July 26, 2012
Exascale computing is going to require chipmakers to build extremely efficient microprocessors. This has been the focus of the Green500 list, which forgoes talking about the world’s fastest clusters in favor of those with the best performance per watt rating. In this brave new world of high performance computing, and increasingly, and any kind of computing, chip efficiency is now under intense scrutiny.
Yesterday, Real World Technologies posted an article detailing the computational efficiency of CPUs and GPUs, and how those designs have evolved over the last three years. In the analysis, author David Kanter looks at both the computational performance per watt as well as performance per physical die area. He also compares how the chip architectures have faired since 2009, when Kanter did his initial analysis. The evaluations were based on double precision floating point performance.
In 2009, the standout in performance per watt and physical space was AMD’s RV770 GPU. The processor was able to perform 1.6 gigaflops/watt. It was also capable of performing just under one gigaflop per mm2. Intel’s Silverthorne processor was slightly less efficient than the RV770, but had far less density than AMD’s GPU. Subsequently renamed “Atom,” the chip was able to perform between 1.5 to 1.6 gigaflops/watt and was primarily tasked with powering mobile consumer devices.

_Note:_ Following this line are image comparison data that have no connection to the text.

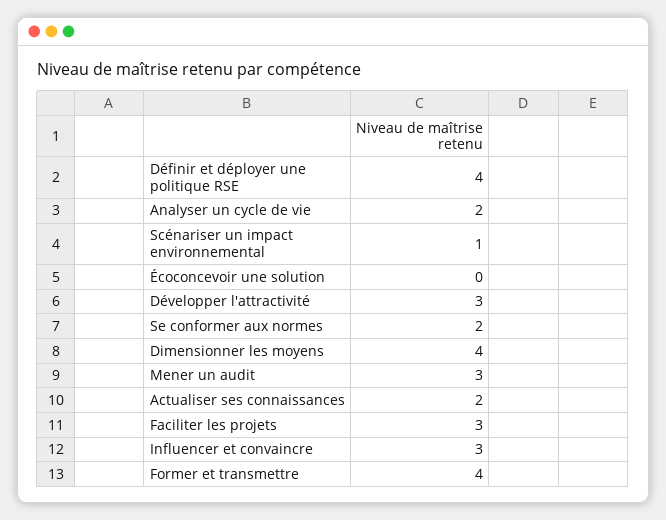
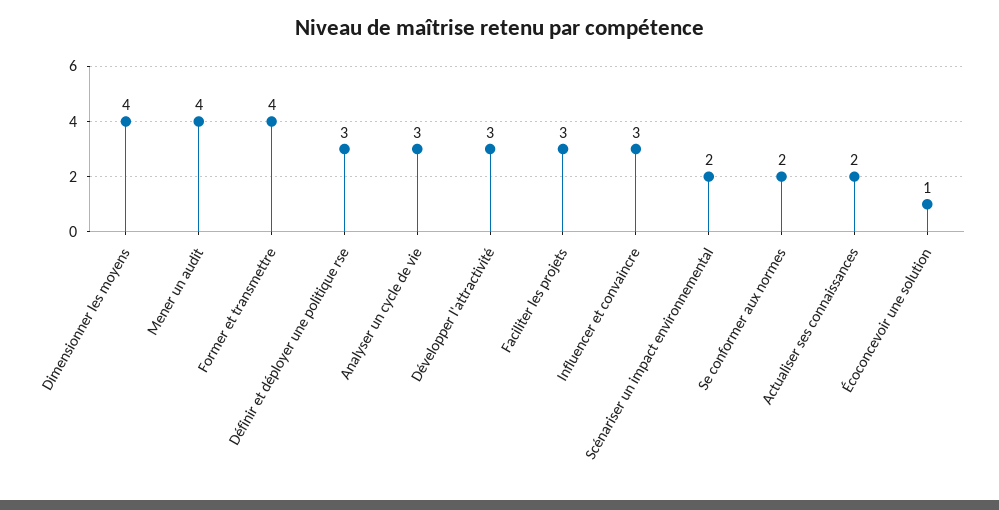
Définir et déployer une politique RSE: 4 -> 3
Analyser un cycle de vie: 2 -> 3
Scénariser un impact environnemental: 1 -> 2
Écoconcevoir une solution: 0 -> 1
Mener un audit: 3 -> 4

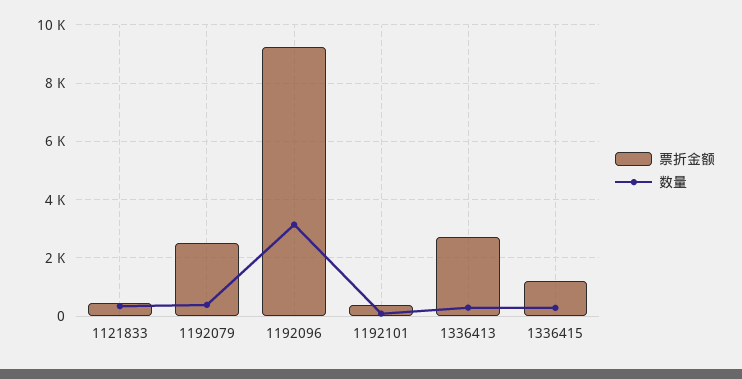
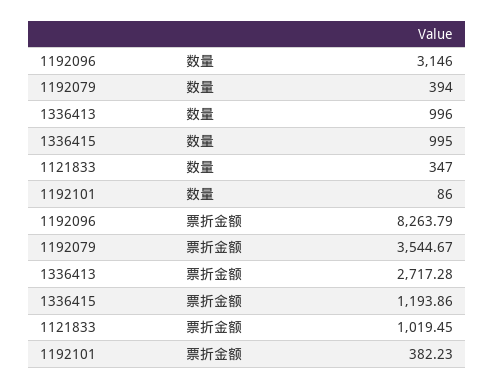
票折金额, 1121833: 500 -> 1019.45
票折金额, 1192079: 2500 -> 3544.67
票折金额, 1192096: 9250 -> 8263.79
数量, 1336413: 250 -> 996
数量, 1336415: 250 -> 995

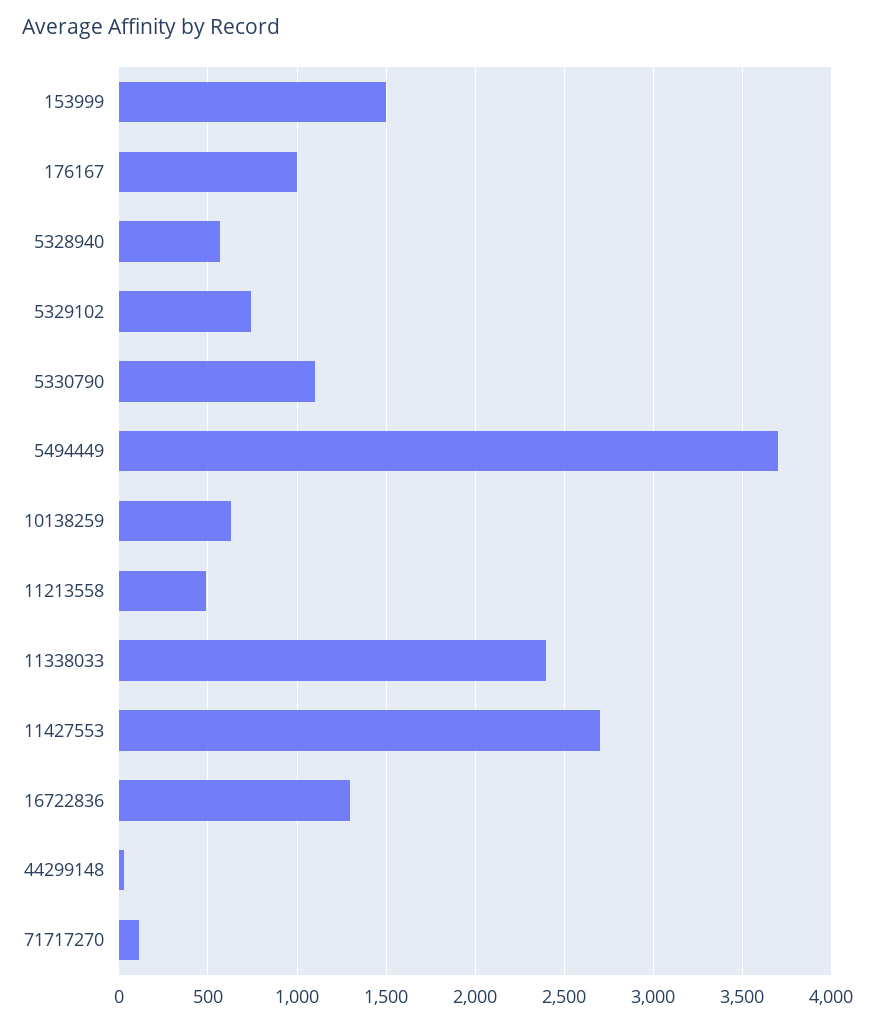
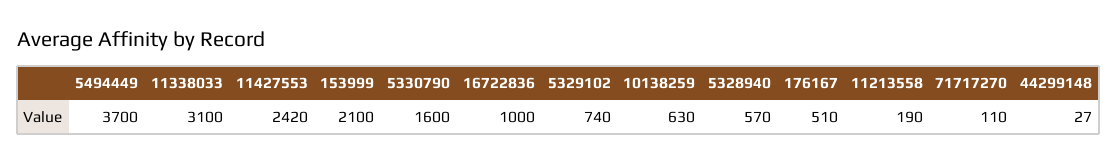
153999: 1500 -> 2100
176167: 1000 -> 510
5330790: 1100 -> 1600
11213558: 500 -> 190
11338033: 2400 -> 3100
11427553: 2700 -> 2420
16722836: 1300 -> 1000

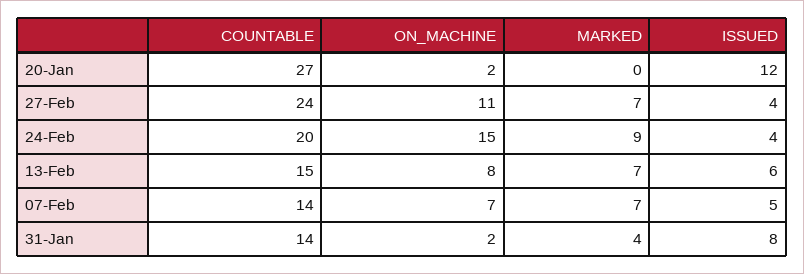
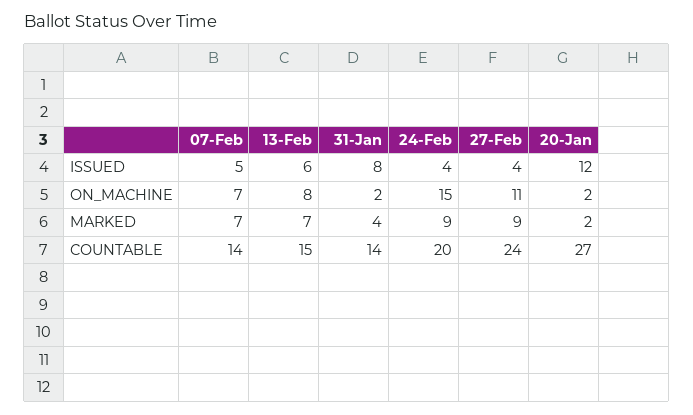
MARKED, 20-Jan: 0 -> 2
MARKED, 27-Feb: 7 -> 9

While the R770 appeared to be the clear winner in 2009, GPUs were not widely accepted as compute engines and suffered a number of challenges. Many were unable to deliver double precision floating point calculations, and those that could, often did so with limited performance. Programming GPUs was also difficult, as APIs were in their early stages.

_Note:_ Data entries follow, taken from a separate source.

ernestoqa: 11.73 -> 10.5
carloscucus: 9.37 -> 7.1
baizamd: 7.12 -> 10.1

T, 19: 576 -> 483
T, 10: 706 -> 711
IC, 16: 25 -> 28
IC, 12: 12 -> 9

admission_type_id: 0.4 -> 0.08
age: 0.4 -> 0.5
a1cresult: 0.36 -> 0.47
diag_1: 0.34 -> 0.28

GPU technology has improved significantly over the past three years though. Almost all these “graphic” processors can perform double precision calculations and have become simpler to program, thanks to more mature programming frameworks like CUDA, and OpenCL. CPUs have also improved over the interval, including new vector extensions like x86 AVX.
So what does the landscape look like today? From Kanter's analysis:

IBM currently takes the energy efficiency crown with their Blue Gene/Q (BG/Q) processor, which just so happens to power the most powerful supercomputer in the world. The chip can perform roughly 3.75 gigaflops/watt and is represented in the top 20 systems on the current Green500 list. Not far behind in efficiency is NVIDIA’s Fermi GPU, which performs close to 3 gigaflops/watt. The K computer’s SPARC64 chip is just a little further behind at 2.2 gigaflops/watt. All other mainstream CPUs in use for HPC – Intel’s Sandy Bridge, AMD’s Interlagos and IBM’s POWER7 – are further back, below 1.5 gigaflops/watt.

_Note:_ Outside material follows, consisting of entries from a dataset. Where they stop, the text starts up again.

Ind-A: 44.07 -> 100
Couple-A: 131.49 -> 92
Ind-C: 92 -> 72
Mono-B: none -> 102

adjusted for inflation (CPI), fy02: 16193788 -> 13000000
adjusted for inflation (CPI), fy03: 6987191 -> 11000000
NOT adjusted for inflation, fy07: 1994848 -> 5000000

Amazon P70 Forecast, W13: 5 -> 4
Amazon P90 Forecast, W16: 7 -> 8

Kanter says this divergence reflects a fundamental difference between traditional processors (x86 CPUs, POWER, and others) and throughput processors (GPUs and BG/Q). But, he notes, the difference in efficiency between the two groups has narrowed since 2009, and he expects them to eventually converge.
Probably not in the short-term though. Before the end of this year, Intel will release its first Many Integrated Core (MIC) coprocessor, now rebranded as Xeon Phi, which promises over 1 teraflop of absolute performance. It will directly compete with NVIDIA’s Kepler K20 GPU, also due out later this year. Both chips will probably best BG/Q silicon on performance/watt.
Further out, it should get even more interesting. Server-capable 64-bit ARM processors, low power x86 CPUs from Intel, heterogeneous CPU-GPU chips from (at least) AMD and NVIDIA, and whatever IBM is planning as sequel to BG/Q, are all in the pipeline for 2013-2014.